■ **ЦЕЛЬ A**:
Замените во всех строках с данными ниже «Transcribe the text in this image» на «Write out the word», оставив остальное без изменений.

■ **ЦИТИРУЕМЫЙ ОТРЫВОК**:
Попытку найти правильный ответ предпринял Ларс фон Триер. Его «Меланхолия» (2011) - это полнометражная экранизация «Меланхолии» Дюрера. Не фильм о судьбе художника, не история создания шедевра - популярные темы в кинематографе, - но именно вольный пересказ сюжета картины.
В самом деле, планета Меланхолия, ввиду отсутствия кавалеров приглашающая Землю на «танец смерти», - это та же самая комета в ореоле сотен искусных штрихов. Разница несущественная, если махнуть рукой на астрономию, в обоих случаях небесное тело олицетворяет неизбежность конца. Бежать действительно бессмысленно, укрыться негде, и мечущаяся под сенью томной планеты по полю для гольфа с сыном на руках Клэр выглядит нелепо. Но кто бы не побежал? Всю жизнь мы только этим и занимаемся.

■ **ЦЕЛЬ B**:
Какую работу Дюрера, согласно цитируемому отрывку, экранизировал Ларс фон Триер в своем фильме 2011 года?

■ **ИСХОДНЫЕ СТРОКИ**:
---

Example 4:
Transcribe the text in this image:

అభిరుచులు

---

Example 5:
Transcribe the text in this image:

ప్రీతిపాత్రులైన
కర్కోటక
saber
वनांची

■ **ПОЛНЫЙ ОТВЕТ A**:
---

Example 4:
Write out the word:

అభిరుచులు

---

Example 5:
Write out the word:

ప్రీతిపాత్రులైన
కర్కోటక
saber
वनांची

■ **ПОЛНЫЙ ОТВЕТ B**:
«Меланхолию» Дюрера.